* Alıştırma Metni *
Koyulhisar'da işçilerin tamamı fazla mesai yaptıklarında, mesai ücretini aldıklarını
ifade etmiştir. Fazla mesai uygulaması ve ücretlerin ödenmesinde herhangi bir ihlalin
olmadığını belirtilmiştir.
Yıllık ve haftalık izinlerin hakkının kullanılması ilişkin;

Tavşanlı'da kamuda çalışan 8 işçi her iki izin şeklini de yasa ve sözleşme
kapsamında kullandıklarını belirtmiştir.

* Kaynak Malzeme *
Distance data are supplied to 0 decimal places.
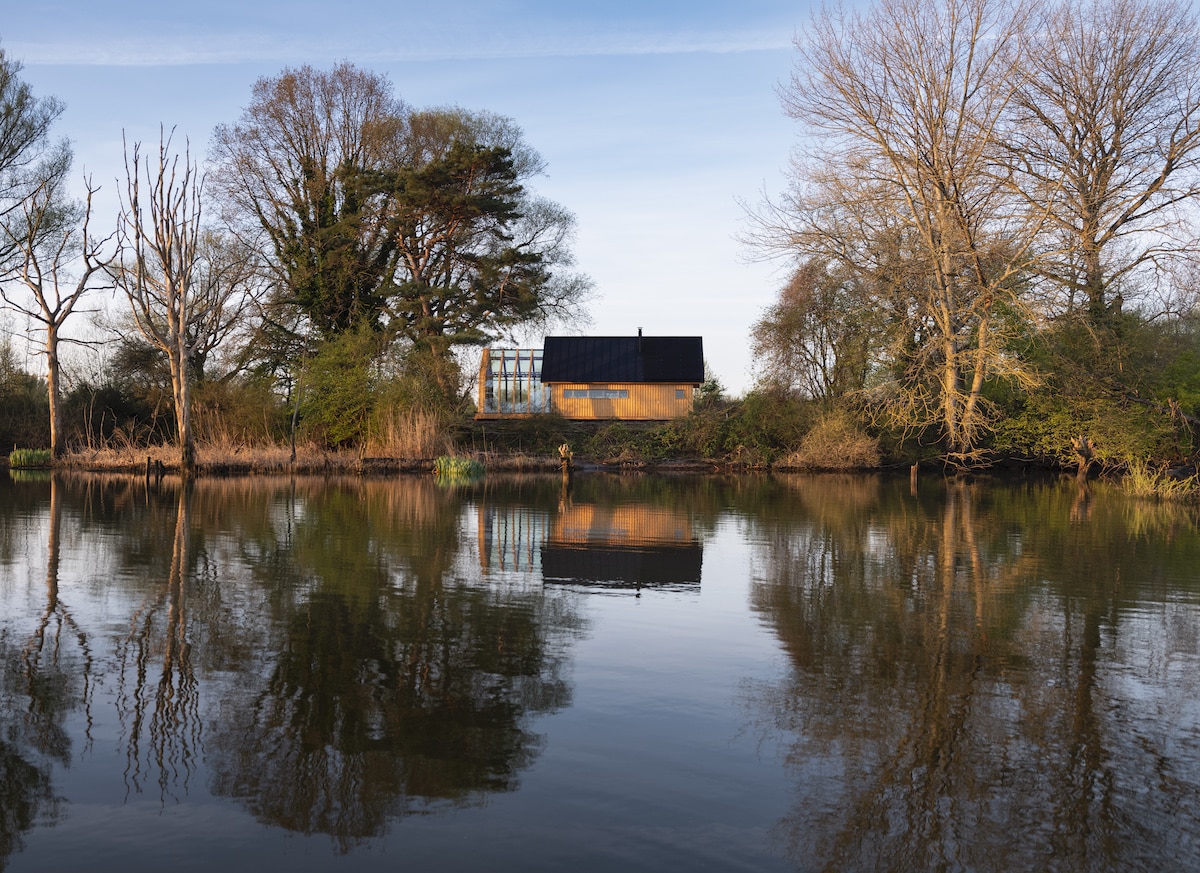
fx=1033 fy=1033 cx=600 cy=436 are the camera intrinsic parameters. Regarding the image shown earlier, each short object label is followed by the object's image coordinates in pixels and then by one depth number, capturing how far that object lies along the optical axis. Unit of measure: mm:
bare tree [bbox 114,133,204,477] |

* Görev Yönergesi 1 *
İşçi hakları metninde "Koyulhisar'da işçilerin tamamı" sözcükleriyle başlayıp "olmadığını belirtilmiştir." sözcükleriyle biten bölümü hiç değiştirmeden yazın.
* Görev Yönergesi 2 *
İşçi hakları metninde "-mIştIr" ekiyle biten yüklemlerin hepsini, metinde geçtikleri sırayla ve geçtikleri biçimde listeleyin.
* Görev Yönergesi 3 *
İşçilerin fazla mesai ve izin haklarını anlatan metni kaldığı yerden sürdürün.
Kaynak malzeme, alıştırma metninden ayrı ve bağımsız bir malzemedir.

* Cevap Alanı 1 *
Koyulhisar'da işçilerin tamamı fazla mesai yaptıklarında, mesai ücretini aldıklarını
ifade etmiştir. Fazla mesai uygulaması ve ücretlerin ödenmesinde herhangi bir ihlalin
olmadığını belirtilmiştir.

* Cevap Alanı 2 *
ifade etmiştir, belirtilmiştir, belirtmiştir

* Cevap Alanı 3 *
Özel sektörde çalışan 72 işçiden 48'i bu izinleri hiç kullanmadıklarını, geri
kalan 24 işçi ise kısmen kullanabildiklerini ifade etmiştir. Yalnızca vardiya izni çerçevesinde
izin kullanılabildiğini ama bunun da 24 saat olması gerekirken, ancak yarısını
kullanabildiklerini belirtmiştir. Vardiyaların 15 günde bir değiştiği düşünüldüğünde
ayda en fazla 2 gün izin kullanmaktadırlar. Ancak işveren bu sürelerin kullanımına
her zaman izin vermemektedir. Haftalık izin dışında düşünülmesi gereken vardiya
izni, işveren tarafından haftalık izine ikame edilmektedir. Özel sektör de yıllık
izin uygulanmasının ya hiç olmadığı ya da yine yasalara aykırı bir şekilde kısmen
kullandırıldığı çalışanlar tarafından belirtilmiştir.
Soma'da kamu ve özel sektörde, Koyulhisar'da da işçilerin tamamı yıllık ve haftalık
izinlerini kullanabildiklerini ve herhangi bir sorun yaşanmadığını belirtmiştir.
İşyeri sigorta primlerinin yatırılması ve kontrol mekanizmasına verilen cevapların
dağılımı ;

Tavşanlı ve Soma’da kamuda çalışan işçiler sigorta primlerinin yatırılması ve
işçiler tarafından izlenmesi konusunda bir problemin olmadığını belirtmiştir.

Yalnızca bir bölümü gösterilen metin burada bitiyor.